The attack was the third ambush of U.N. forces since Wednesday. After past assaults, U.N. forces have launched airborne attacks on suspected Aidid strongholds in southern Mogadishu.

U.N. sources said commanders in Somalia are now working out a detailed plan of action that would include a buildup of ground forces in southern Mogadishu.

But in an indication that Washington does not plan any major unilateral retaliation, the President emphasized that the Administration is consulting with the United Nations. "We'll proceed through the U.N., as our troops are there as part of the U.N.," he said.

Clinton also implied that the United States is not reconsidering its participation in the Somalia effort. "I still believe the United Nations mission was well-conceived and properly undertaken," he said.

But the attack elicited criticism of American policy from the Republican congressional leadership, which called on the Administration to reassess the U.S. role in Somalia. Senate Minority Leader Bob Dole (R-Kan.) said Sunday that the operation had "gotten away from our original mission" of humanitarian assistance, adding that the time "may be close" to withdraw American troops.

"We (in Congress) won't be in session for 30 days, but I'll bet there'll be some pressure on the President to do just that," Dole said on NBC's "Meet the Press."

Others called for increased action rather than withdrawal. House Speaker Thomas S. Foley (D-Wash.) said U.N. troops should move faster to capture Aidid.

"We shouldn't allow this cat-and-mouse game to go on in which Americans take casualties and Aidid escapes capture," Foley said on CNN's "Newsmaker Sunday."

Aidid has been on the run since shortly after the June 5 massacre of 24 Pakistani U.N. troops, allegedly by his men.

Despite a $25,000 reward for his capture, Aidid has evaded well-armed U.N. troops deployed in the impoverished nation. Troops from the United States, Europe, Asia and other African countries are now as preoccupied with maintaining law and order and dealing with clan fighting as with securing aid.

The U.N. Command, which took charge from the U.S.-led mission in May, condemned the attack Sunday as a "cowardly act" and pledged that it would not weaken the U.N. mission.

American troops are not being singled out for attack, U.N. officials told the Associated Press. But two U.S. troops were injured Thursday, again in a land mine blast when another convoy was attacked northwest of the capital. The night before, a U.S. soldier was hurt when six mortar rounds were fired into the U.S. Embassy compound in Mogadishu.

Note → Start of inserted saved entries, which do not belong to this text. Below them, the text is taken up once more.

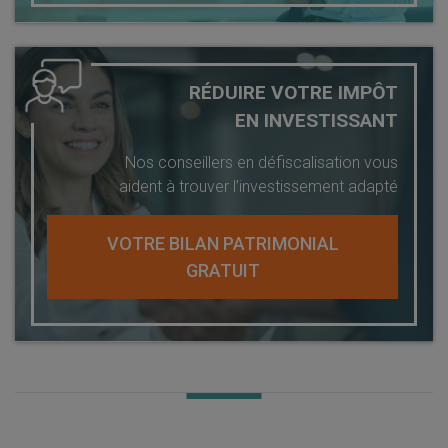
RÉDUIRE VOTRE IMPÔT
EN INVESTISSANT
Nos conseillers en défiscalisation vous
aident à trouver l’investissement adapté
VOTRE BILAN PATRIMONIAL
GRATUIT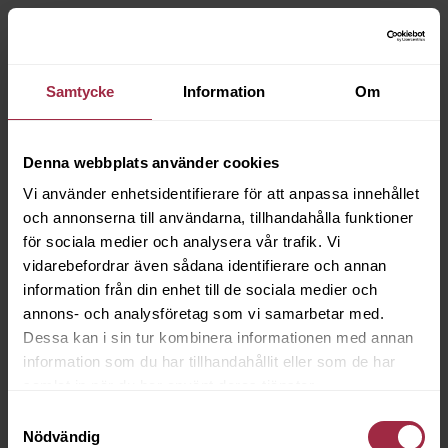
Samtycke
Information
Om
Denna webbplats använder cookies
Vi använder enhetsidentifierare för att anpassa innehållet
och annonserna till användarna, tillhandahålla funktioner
för sociala medier och analysera vår trafik. Vi
vidarebefordrar även sådana identifierare och annan
information från din enhet till de sociala medier och
annons- och analysföretag som vi samarbetar med.
Dessa kan i sin tur kombinera informationen med annan
information som du har tillhandahållit eller som de har
samlat in när du har använt deras tjänster.
Samtyckesval
Nödvändig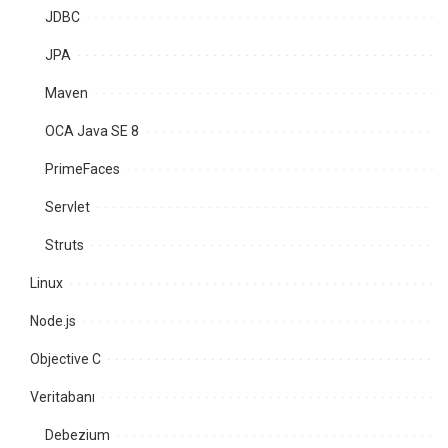
JDBC
JPA
Maven
OCA Java SE 8
PrimeFaces
Servlet
Struts
Linux
Node.js
Objective C
Veritabanı
Debezium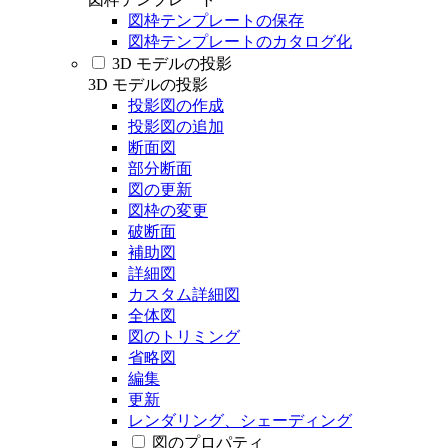
図枠テンプレートの保存
図枠テンプレートのカタログ化
3D モデルの投影
3D モデルの投影
投影図の作成
投影図の追加
断面図
部分断面
図の更新
図枠の変更
破断面
補助図
詳細図
カスタム詳細図
全体図
図のトリミング
省略図
編集
更新
レンダリング、シェーディング
図のプロパティ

The deaths Sunday bring to eight the total number of Americans killed in Somalia since U.S. troops were sent there in December by former President George Bush. A total of 39 peacekeepers have been killed since early June.

After Somali snipers opened fire on the convoy Sunday, U.S. helicopter gunships were called in, along with American, Egyptian and Pakistani reinforcements who sealed off Mogadishu's Medina suburb. Extra troops were deployed in key sections of south Mogadishu.